Page extract:
Large Hadron Collider Initialized – Earth Not Incinerated September 10, 2008by Kayla Iacovino , Filed under: Science/Technology , trackback
Whether you’ve been keeping up with Science Friday, been to The Google today, or stopped into your local online physics forum lately, you may have heard about the Large Hadron Collider — the “world’s largest atom smasher” which some said would create black holes that would gobble up the Earth. Well, first beam was today, and it appears that we are all still here.
First Beam A Success!
Despite arguments to the contrary, the Large Hadron Collider in Geneva, Switzerland went off today for the first time and didn’t destroy the Earth! The hype was reminiscent of Y2K, but the odds that something catastrophic was actually going to happen were even lower.
“Our standard odds are 1,000,000/1, but anyone wanting longer or shorter odds is at liberty to take them. A number of customers took us up on our offer and have bet that the world will end as a result of the Large Hadron Collider experiment.”
The world-altering particle smashing won’t fully get going until around a year or so, which means that there’s plenty of time for you to see the new Star Trek movie next May. Phwew.

Dataset items
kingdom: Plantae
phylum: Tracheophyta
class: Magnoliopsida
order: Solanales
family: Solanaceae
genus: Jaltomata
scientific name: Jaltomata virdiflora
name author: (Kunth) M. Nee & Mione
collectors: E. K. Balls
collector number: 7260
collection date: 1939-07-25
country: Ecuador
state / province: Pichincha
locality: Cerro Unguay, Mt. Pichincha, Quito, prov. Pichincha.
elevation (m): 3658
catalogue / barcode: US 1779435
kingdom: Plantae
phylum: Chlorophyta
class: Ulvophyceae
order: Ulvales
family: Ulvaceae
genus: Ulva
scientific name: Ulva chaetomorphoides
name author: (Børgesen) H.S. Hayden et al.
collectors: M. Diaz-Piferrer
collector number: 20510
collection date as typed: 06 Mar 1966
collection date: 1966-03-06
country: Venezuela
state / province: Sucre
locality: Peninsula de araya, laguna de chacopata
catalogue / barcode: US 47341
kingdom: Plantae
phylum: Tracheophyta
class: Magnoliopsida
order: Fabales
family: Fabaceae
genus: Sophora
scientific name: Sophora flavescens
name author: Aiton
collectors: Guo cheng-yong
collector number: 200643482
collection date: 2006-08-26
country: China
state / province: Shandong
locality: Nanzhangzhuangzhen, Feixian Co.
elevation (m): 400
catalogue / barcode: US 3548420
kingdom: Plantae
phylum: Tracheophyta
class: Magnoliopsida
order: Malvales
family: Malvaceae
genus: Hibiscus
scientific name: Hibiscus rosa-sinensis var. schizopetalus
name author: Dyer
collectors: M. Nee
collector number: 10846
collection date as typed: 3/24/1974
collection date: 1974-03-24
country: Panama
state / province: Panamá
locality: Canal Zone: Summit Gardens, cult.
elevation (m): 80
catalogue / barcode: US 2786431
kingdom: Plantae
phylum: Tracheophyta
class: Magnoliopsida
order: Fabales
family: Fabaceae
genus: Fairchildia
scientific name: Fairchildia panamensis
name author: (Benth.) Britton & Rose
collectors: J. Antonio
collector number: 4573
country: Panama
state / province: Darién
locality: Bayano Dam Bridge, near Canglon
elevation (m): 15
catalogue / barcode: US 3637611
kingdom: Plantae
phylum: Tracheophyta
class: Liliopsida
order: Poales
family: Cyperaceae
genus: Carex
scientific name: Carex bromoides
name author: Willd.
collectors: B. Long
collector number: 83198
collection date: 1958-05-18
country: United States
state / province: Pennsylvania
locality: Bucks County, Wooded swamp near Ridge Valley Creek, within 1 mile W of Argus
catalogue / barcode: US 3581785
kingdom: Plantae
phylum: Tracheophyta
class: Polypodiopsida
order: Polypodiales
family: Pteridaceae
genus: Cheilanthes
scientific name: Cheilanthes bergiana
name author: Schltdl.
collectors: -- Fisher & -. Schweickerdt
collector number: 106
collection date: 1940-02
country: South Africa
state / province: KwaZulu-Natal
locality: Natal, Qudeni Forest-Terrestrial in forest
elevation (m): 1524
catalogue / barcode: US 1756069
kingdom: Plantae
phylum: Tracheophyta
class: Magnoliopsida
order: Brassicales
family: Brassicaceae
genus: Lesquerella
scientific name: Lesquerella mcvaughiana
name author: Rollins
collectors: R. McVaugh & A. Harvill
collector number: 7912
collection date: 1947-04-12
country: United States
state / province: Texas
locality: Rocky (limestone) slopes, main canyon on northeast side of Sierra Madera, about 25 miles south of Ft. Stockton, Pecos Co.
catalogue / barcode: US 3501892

Given task:
Answer these questions from the article on the Large Hadron Collider.
(a) In what city and country is the collider located?
(b) What earlier event does the article say the hype resembled?
(c) What standard odds are quoted in the article?

Response below:
(a) Geneva, Switzerland
(b) Y2K
(c) 1,000,000/1